**Excerpted data:**

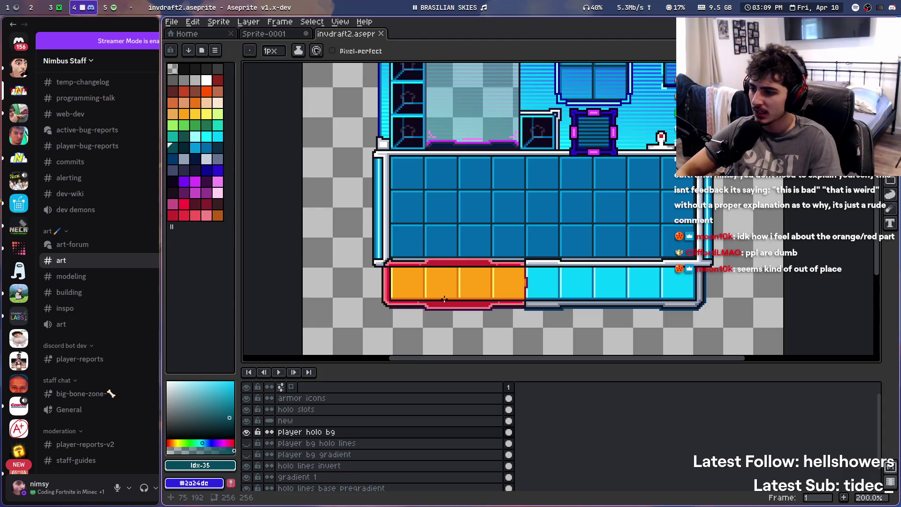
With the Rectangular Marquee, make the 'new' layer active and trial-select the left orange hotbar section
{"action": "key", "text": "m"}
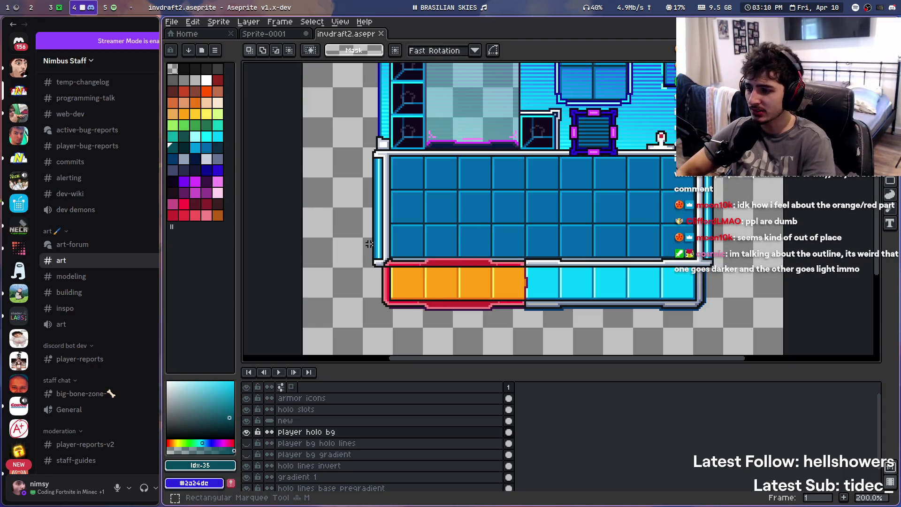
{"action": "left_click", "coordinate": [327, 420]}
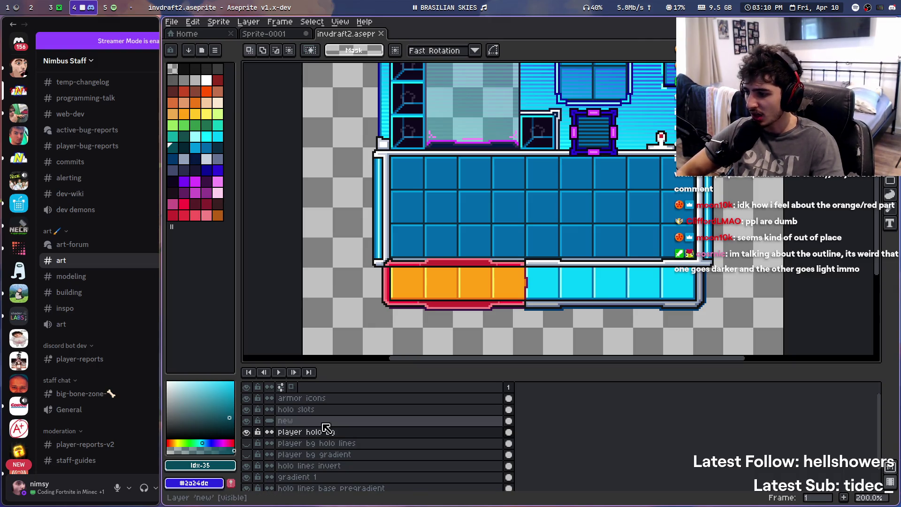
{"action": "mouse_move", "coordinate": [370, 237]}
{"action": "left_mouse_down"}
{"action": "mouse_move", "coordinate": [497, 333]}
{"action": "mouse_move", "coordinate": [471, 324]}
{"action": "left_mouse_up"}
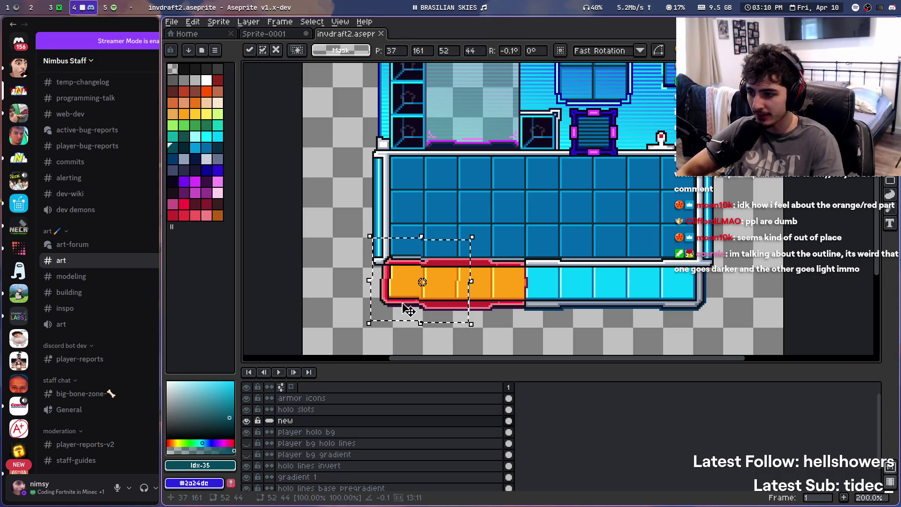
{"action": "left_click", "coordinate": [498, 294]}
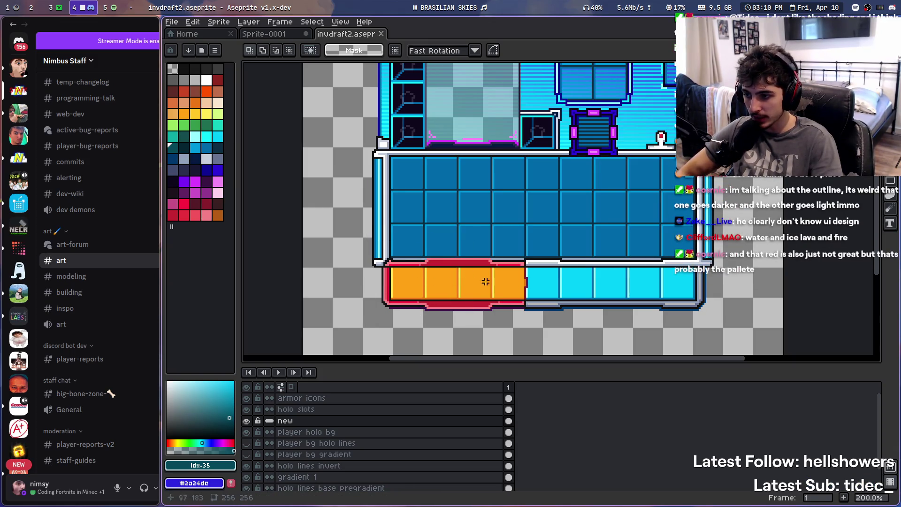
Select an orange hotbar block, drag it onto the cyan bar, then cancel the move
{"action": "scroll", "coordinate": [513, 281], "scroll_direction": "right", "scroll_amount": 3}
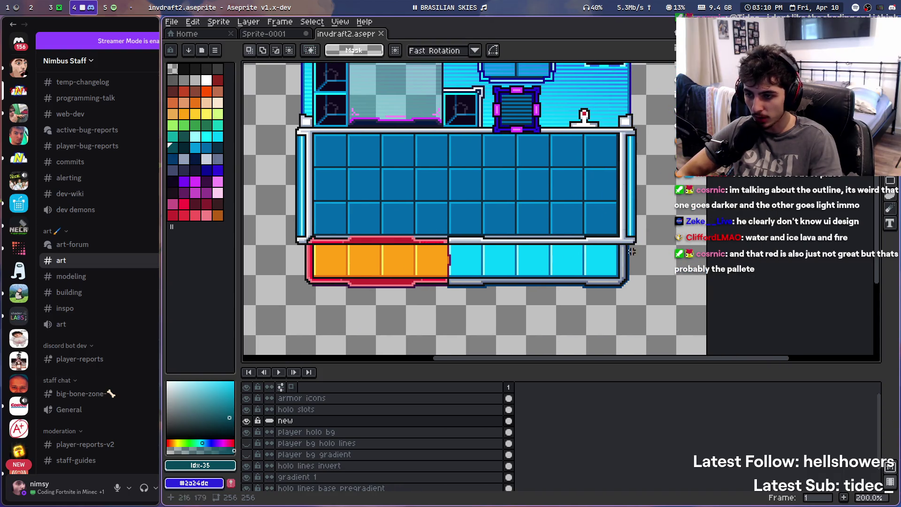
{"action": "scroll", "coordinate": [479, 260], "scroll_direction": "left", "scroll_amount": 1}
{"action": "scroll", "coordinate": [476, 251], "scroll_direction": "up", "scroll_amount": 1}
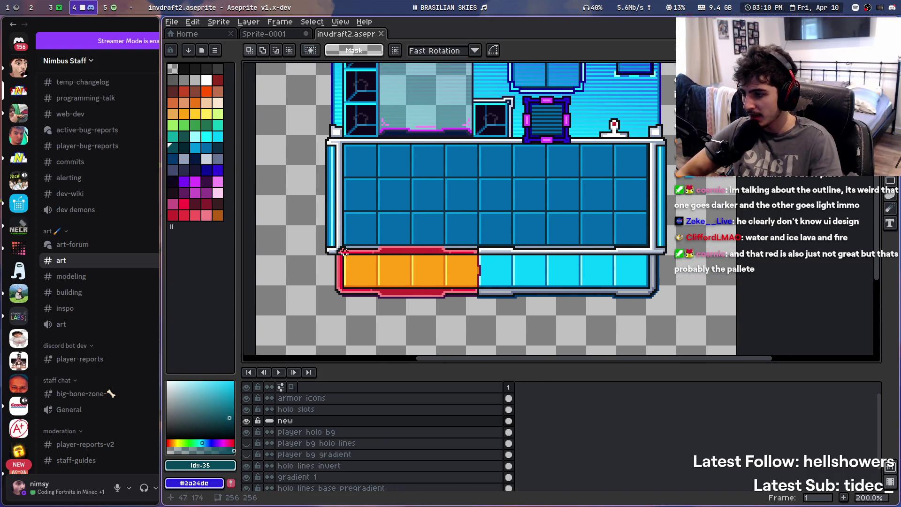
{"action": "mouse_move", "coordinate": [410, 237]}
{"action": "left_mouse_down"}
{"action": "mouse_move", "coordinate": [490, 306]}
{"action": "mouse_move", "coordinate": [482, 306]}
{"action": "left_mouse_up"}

...

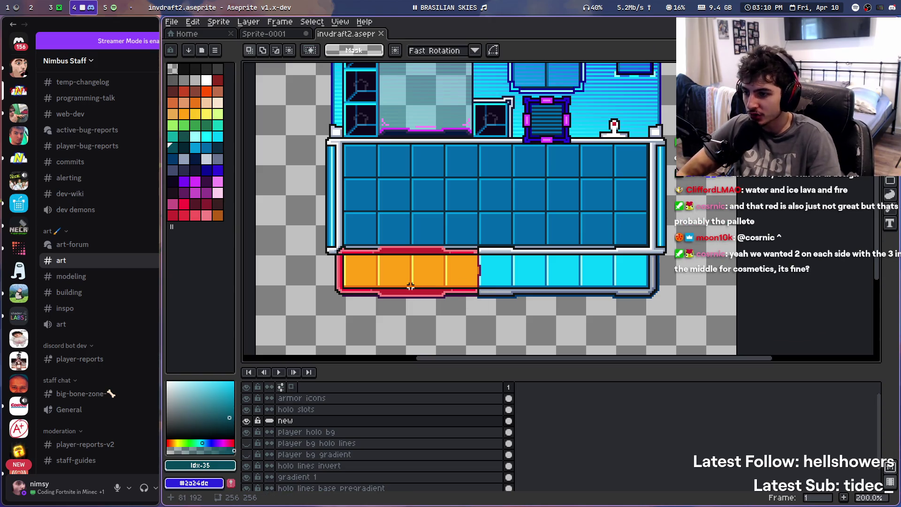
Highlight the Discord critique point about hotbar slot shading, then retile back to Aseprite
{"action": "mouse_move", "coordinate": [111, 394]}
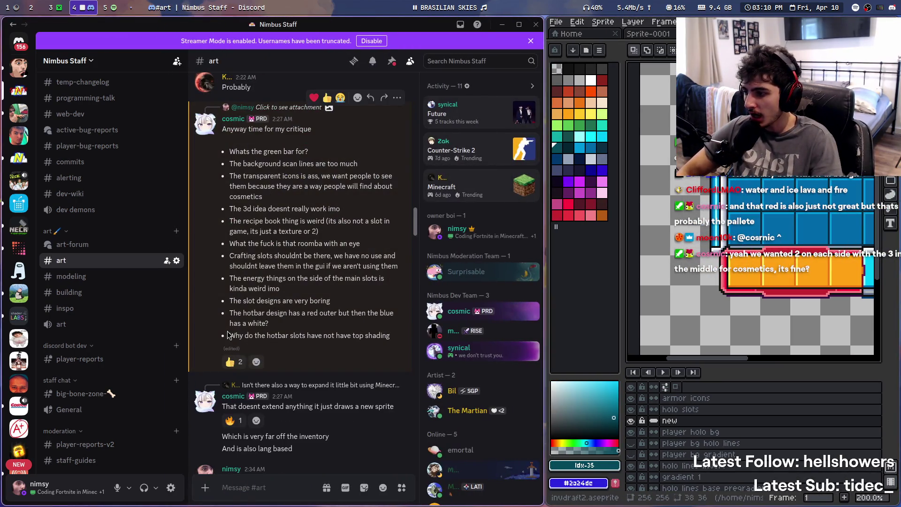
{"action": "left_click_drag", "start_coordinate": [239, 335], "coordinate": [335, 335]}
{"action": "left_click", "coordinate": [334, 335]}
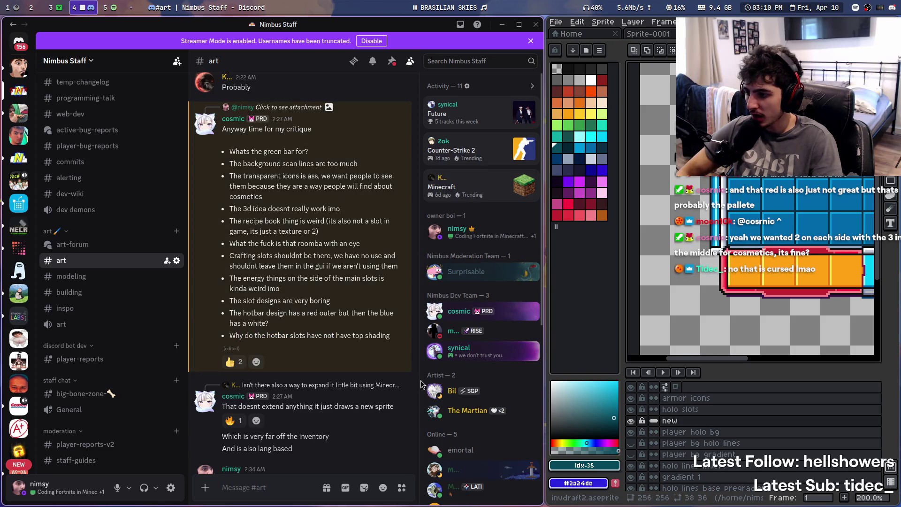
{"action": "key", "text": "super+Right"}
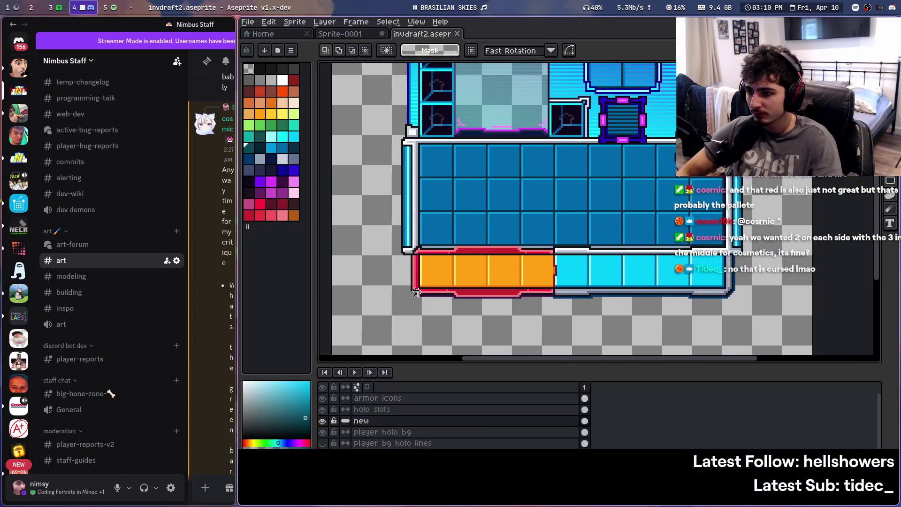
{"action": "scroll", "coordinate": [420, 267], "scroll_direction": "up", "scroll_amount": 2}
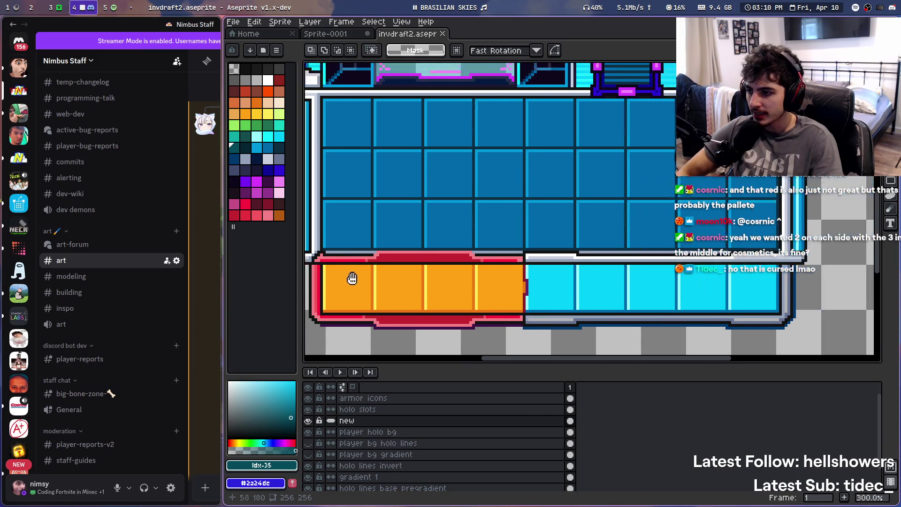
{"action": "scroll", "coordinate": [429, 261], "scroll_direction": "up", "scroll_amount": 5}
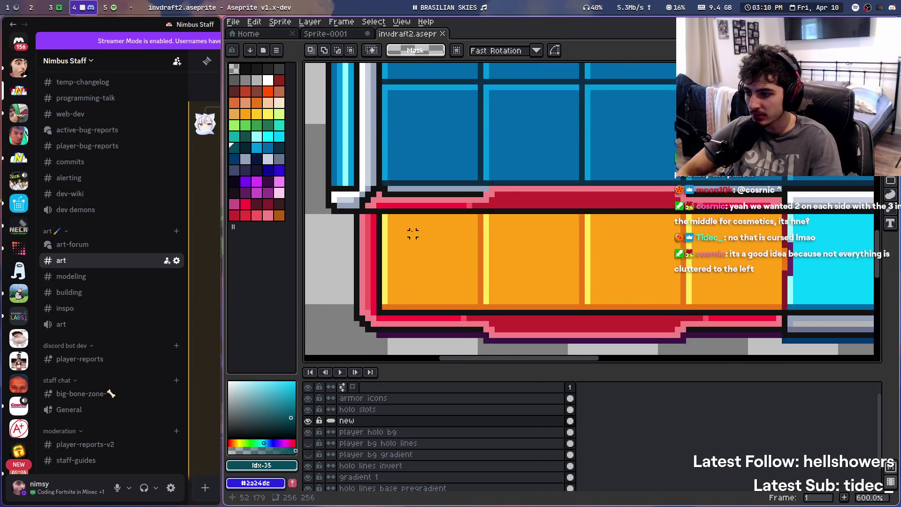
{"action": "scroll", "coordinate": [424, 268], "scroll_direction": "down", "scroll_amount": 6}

**The problem:**
The word "then" appears on some lines of the data above; count those lines and return only the number.

**Task answer:**
2